### [What is required]
Please reproduce, exactly and in full, the lines from the one containing "Make certain all" to the end of the material below.

### [Given information]
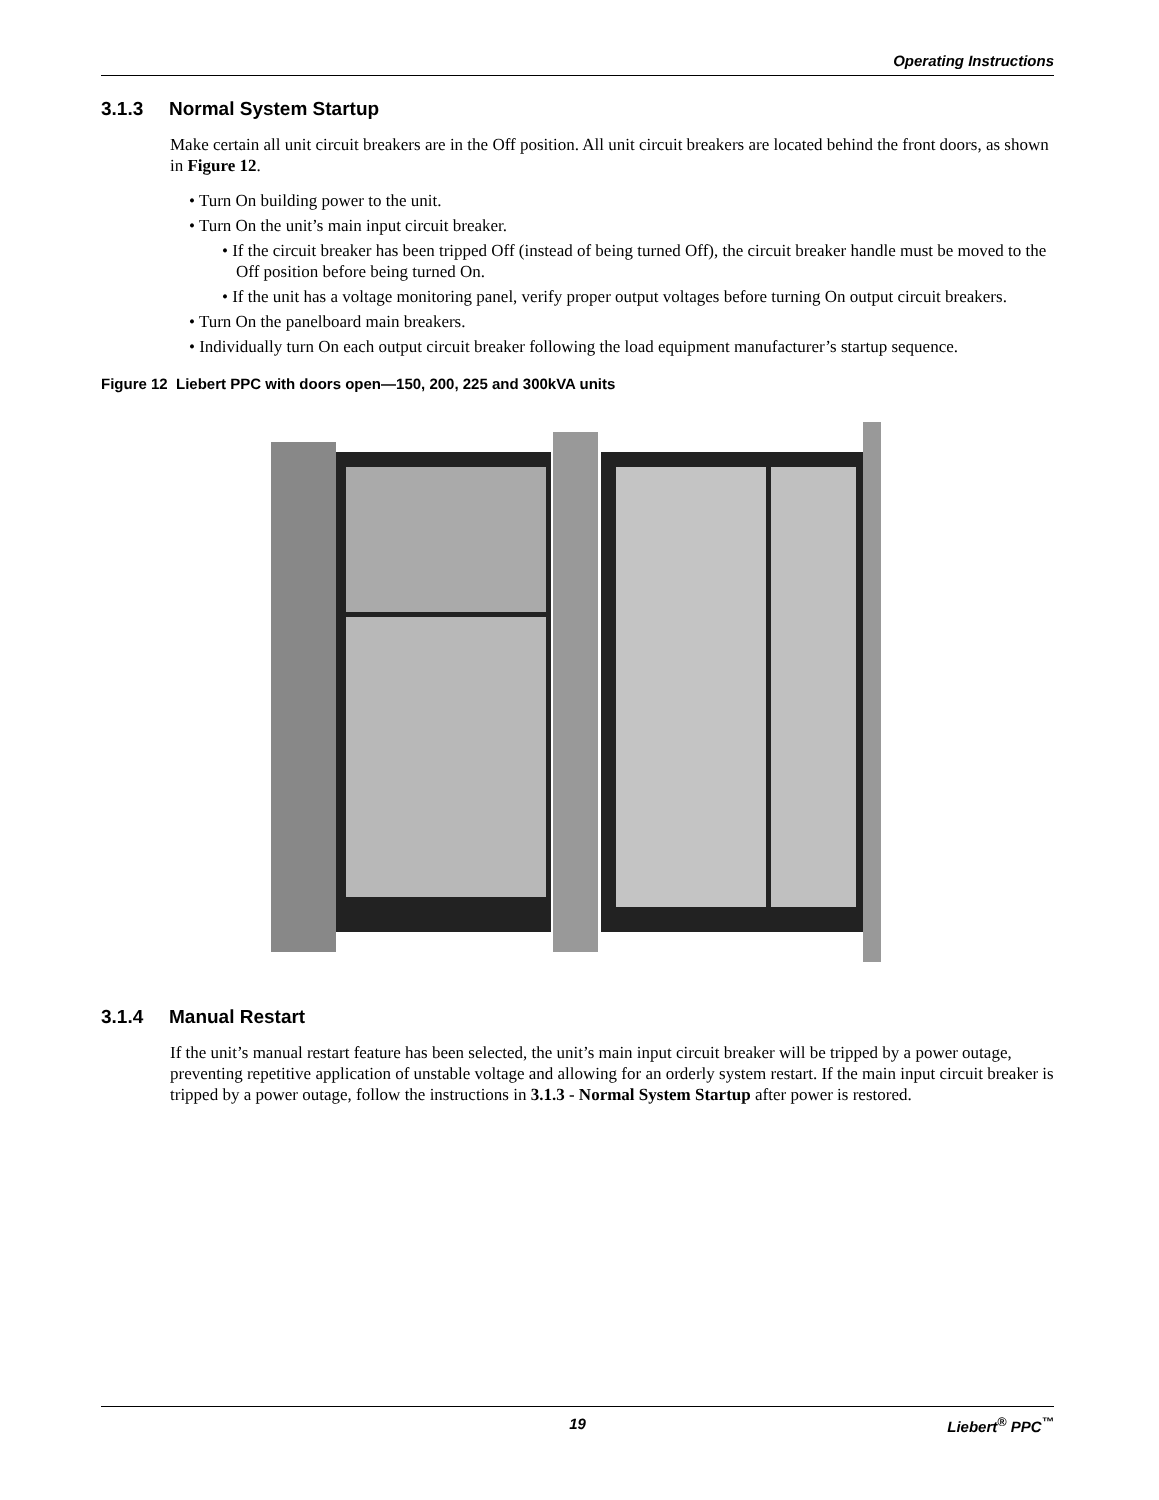Operating Instructions
3.1.3 Normal System Startup
Make certain all unit circuit breakers are in the Off position. All unit circuit breakers are located behind the front doors, as shown in Figure 12.
• Turn On building power to the unit.
• Turn On the unit’s main input circuit breaker.
• If the circuit breaker has been tripped Off (instead of being turned Off), the circuit breaker handle must be moved to the Off position before being turned On.
• If the unit has a voltage monitoring panel, verify proper output voltages before turning On output circuit breakers.
• Turn On the panelboard main breakers.
• Individually turn On each output circuit breaker following the load equipment manufacturer’s startup sequence.
Figure 12 Liebert PPC with doors open—150, 200, 225 and 300kVA units
3.1.4 Manual Restart
If the unit’s manual restart feature has been selected, the unit’s main input circuit breaker will be tripped by a power outage, preventing repetitive application of unstable voltage and allowing for an orderly system restart. If the main input circuit breaker is tripped by a power outage, follow the instructions in 3.1.3 - Normal System Startup after power is restored.
19 Liebert<sup>®</sup> PPC<sup>™</sup>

### [Written reply]
Make certain all unit circuit breakers are in the Off position. All unit circuit breakers are located behind the front doors, as shown in Figure 12.
• Turn On building power to the unit.
• Turn On the unit’s main input circuit breaker.
• If the circuit breaker has been tripped Off (instead of being turned Off), the circuit breaker handle must be moved to the Off position before being turned On.
• If the unit has a voltage monitoring panel, verify proper output voltages before turning On output circuit breakers.
• Turn On the panelboard main breakers.
• Individually turn On each output circuit breaker following the load equipment manufacturer’s startup sequence.
Figure 12 Liebert PPC with doors open—150, 200, 225 and 300kVA units
3.1.4 Manual Restart
If the unit’s manual restart feature has been selected, the unit’s main input circuit breaker will be tripped by a power outage, preventing repetitive application of unstable voltage and allowing for an orderly system restart. If the main input circuit breaker is tripped by a power outage, follow the instructions in 3.1.3 - Normal System Startup after power is restored.
19 Liebert<sup>®</sup> PPC<sup>™</sup>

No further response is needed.